I visited Hammerby Sjostadt this week. This is a new residential quarter of Stockholm constructed over the last decade, housing about 25,000 people in 10,000 homes.
The buildings are all apartment buildings from 3-6 stories, designed by different architects for a number of different developers.
The unusual element of Hammerby is the intention from the beginning to make the development 50% more environmentally friendly that the then average development in Sweden(1997). The decision was taken by the city council who owned the land to install infrastructure to assist in this aim before any buildings were built and sold.
– a tram extension connecting to the existing public transport system was procured and started,
– an underground waste collection system was installed,
– a connection to the existing hot water heating network was installed,
– a ferry was purchased to provide a link from the development to neighbouring parts of Stockholm.
All these decisions were taken by the city council, state, local council and energy companies. The project was set up and started, and developers were offered services parcels of land supplied with the required infrastructure. Restrictions were placed on the developers in terms of building materials they could use, the height and appearance of the buildings and the amount of residential and commercial space they could build. These additions cost the developers 2-4% more than other buildings. The benefits of the site, it’s high quality design and the availability of infrastructure mean that developers can sell the apartments for 25% more than other sites.

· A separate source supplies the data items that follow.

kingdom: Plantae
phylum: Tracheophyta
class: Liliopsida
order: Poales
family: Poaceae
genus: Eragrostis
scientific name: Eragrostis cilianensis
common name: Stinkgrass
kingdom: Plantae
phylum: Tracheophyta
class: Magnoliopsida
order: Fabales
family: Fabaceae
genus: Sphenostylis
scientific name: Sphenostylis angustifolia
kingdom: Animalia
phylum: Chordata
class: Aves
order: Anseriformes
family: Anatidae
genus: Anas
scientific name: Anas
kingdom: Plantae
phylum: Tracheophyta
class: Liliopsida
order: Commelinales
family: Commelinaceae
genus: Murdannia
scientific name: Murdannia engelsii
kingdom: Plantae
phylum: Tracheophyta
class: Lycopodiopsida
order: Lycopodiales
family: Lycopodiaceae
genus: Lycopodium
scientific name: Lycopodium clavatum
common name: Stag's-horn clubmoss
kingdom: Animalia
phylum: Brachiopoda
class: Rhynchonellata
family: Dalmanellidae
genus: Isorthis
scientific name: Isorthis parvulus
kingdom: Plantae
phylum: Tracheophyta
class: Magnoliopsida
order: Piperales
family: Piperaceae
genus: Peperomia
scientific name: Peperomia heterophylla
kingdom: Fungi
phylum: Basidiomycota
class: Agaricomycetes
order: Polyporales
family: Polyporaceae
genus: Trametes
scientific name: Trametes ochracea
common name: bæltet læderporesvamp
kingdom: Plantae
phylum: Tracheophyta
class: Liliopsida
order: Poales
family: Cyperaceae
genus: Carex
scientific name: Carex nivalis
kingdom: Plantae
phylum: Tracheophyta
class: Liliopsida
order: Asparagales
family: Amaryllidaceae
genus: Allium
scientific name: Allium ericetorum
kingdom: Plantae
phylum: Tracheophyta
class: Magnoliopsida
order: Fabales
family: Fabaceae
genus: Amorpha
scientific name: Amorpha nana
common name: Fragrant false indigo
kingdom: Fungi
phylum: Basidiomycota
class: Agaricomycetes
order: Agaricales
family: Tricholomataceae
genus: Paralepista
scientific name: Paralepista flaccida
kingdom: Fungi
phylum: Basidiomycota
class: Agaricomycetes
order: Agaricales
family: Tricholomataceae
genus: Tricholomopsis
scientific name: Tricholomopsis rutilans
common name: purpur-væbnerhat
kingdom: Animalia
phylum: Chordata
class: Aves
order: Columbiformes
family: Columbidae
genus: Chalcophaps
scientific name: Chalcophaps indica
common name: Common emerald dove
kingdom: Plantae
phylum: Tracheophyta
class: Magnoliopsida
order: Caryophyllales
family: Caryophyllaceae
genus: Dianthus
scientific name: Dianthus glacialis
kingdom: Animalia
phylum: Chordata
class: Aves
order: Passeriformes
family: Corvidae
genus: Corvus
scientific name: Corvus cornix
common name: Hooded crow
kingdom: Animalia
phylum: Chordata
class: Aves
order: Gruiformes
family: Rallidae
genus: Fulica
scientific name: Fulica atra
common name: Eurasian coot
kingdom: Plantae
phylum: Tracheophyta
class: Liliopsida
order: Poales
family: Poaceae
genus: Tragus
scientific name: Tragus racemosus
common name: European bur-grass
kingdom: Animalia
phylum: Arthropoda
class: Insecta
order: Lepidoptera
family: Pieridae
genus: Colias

The money spent by the authorities in setting up the project is recouped by selling the development rights to the developers and through the taxation that the residents pay locally.
As a model for a large urban extension, an ecotown or a new development it is hard to find a flaw in the thinking.
The project had visionaries in it’s inception, but was also influenced by a practical attitude to getting things done.
The project is visibly successful and is well used and well looked after. Car ownership is low and car trips account for less than 20% of all trips.
The buildings are similar, but sufficiently different to be recognisable. There is ample open space even though the density is over 150 dwelling per hectare. There is a lot of commercial space and although it is all used, it appears that the mix of commercial to residential may be too high.
This is a well designed and executed development and represents one of the best examples in the world of a low carbon residential environment.